Legendary and often controversial 83-year-old illustrator and author Tomi Ungerer was described at last week’s Offset London conference as “one of the least well-known greatest artists of the 20th century”.
True enough, Ungerer’s brave satire has long been under the radar of mainstream culture, and sometimes banished from it altogether. While his work spans well-loved children’s books, his portfolio also includes radical posters speaking out against segregation during the Civil Rights movement in the 1960s, a memoir of his experiences under Nazi rule and sexualised 1970s magazine covers that were banned in the United States.
Last week, Ungerer spoke at Offset about his extensive career across continents, which has seen him publish in French, with wit and candour. We pick out some key pieces of insight from the talk, shedding light on his life to date.
On his darker work
“My work has often been inspired by the concept of death.”
“There’s no art without despair.”
On the power of creativity
“Your best weapon is your word.”
“I’m fascinated by words and ontology.”
“I fell in love with design 34 years ago.”
On joining the Méharistes (French Camel Corps) in 1952
“I joined the army, because I’m a pacifist.”
“New York was the land of opportunity for me.”
“For 35 years, I was blacklisted in the US – I wasn’t able to receive post.”
“Without taboos, you can do anything you want. Freedom is an essential thing.”
On his children’s books
“My children’s books were more of a sideline. I write in German, French and English, and have a style for each.”
“Whenever I have a new book, I have a new style, a different way of expressing myself.
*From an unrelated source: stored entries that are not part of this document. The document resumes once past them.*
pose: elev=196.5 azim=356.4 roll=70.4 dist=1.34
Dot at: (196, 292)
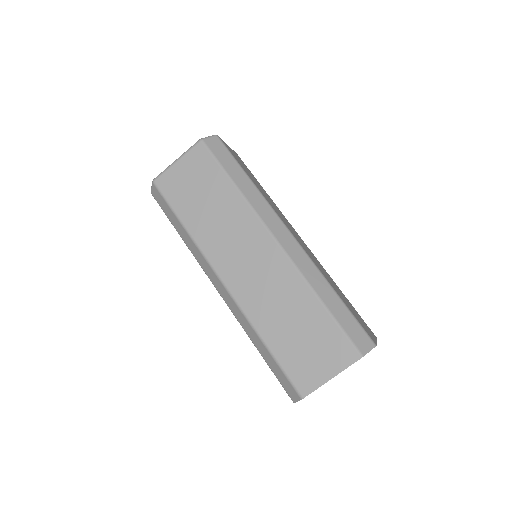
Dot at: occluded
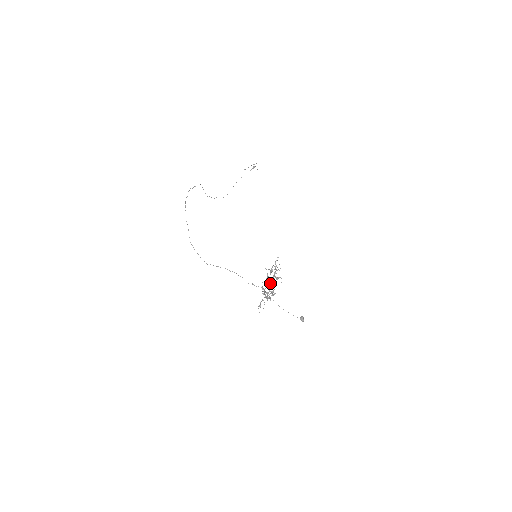
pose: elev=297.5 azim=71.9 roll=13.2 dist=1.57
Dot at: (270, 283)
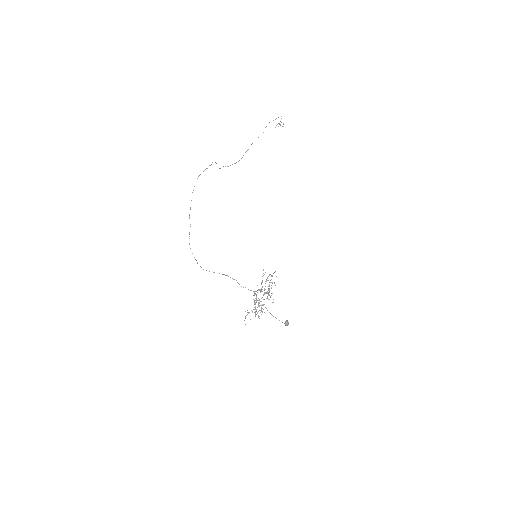
Dot at: occluded
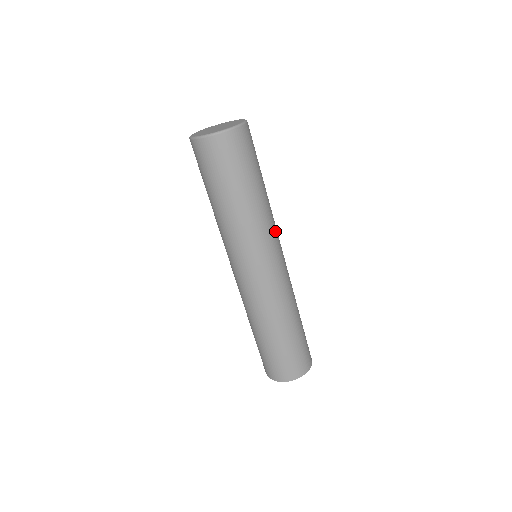
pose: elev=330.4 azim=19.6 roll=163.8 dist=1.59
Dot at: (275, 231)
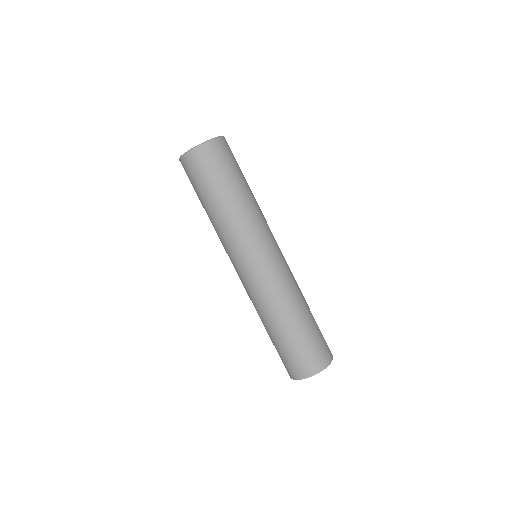
Dot at: occluded
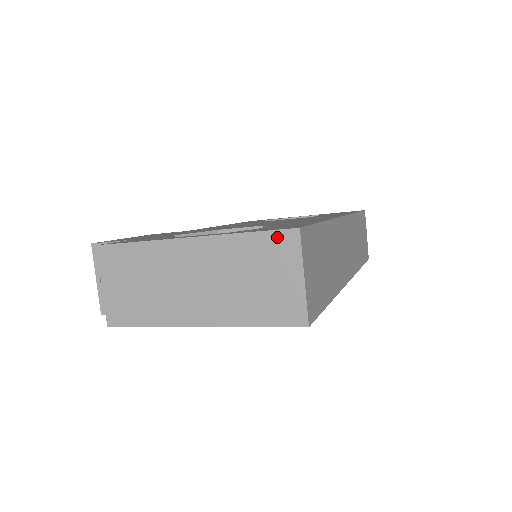
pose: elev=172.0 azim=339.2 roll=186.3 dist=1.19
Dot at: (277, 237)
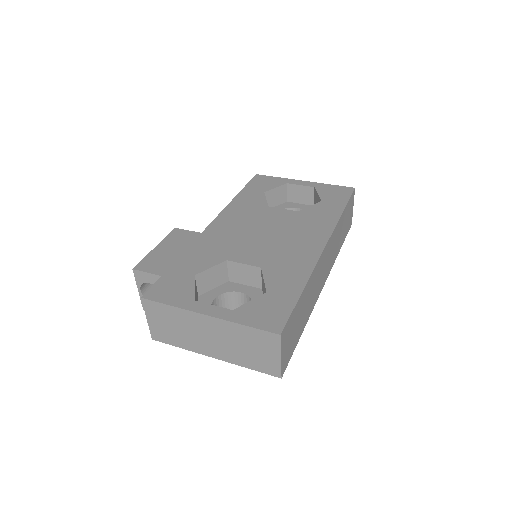
Dot at: (266, 334)
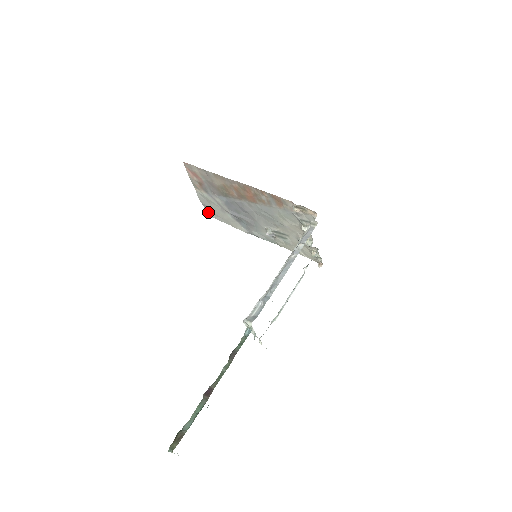
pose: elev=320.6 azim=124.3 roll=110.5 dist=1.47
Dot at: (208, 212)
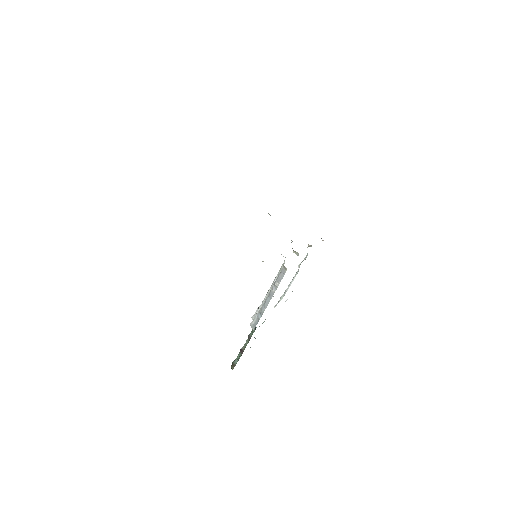
Dot at: occluded
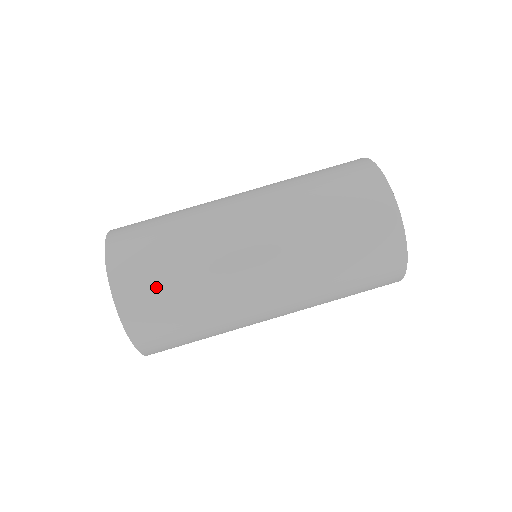
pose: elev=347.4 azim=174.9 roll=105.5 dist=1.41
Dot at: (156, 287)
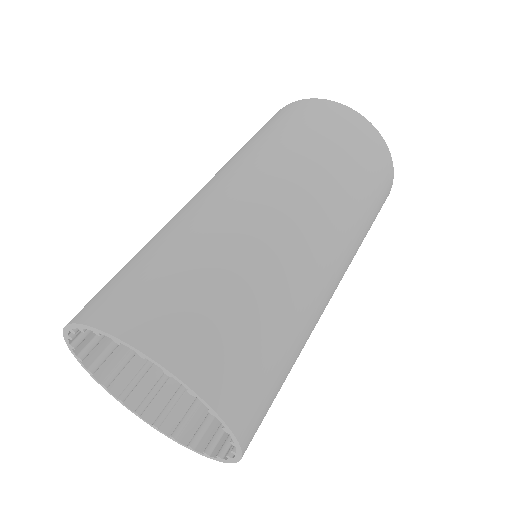
Dot at: (178, 291)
I don’t want to be branded.”
“A white page is like a black hole where you can get lost.”
“Always use cheap paper, and do the same drawing 20 or 30 times.”
On advising young illustrators
“Everybody has their own creative process. The essential discipline is to collect knowledge. The more knowledge you get, the more you can compare.”
“The art of drawing is essential. Sketch, sketch, sketch.”
“I don’t know what a great illustrator is, but I know there is nothing more boring than perfection.”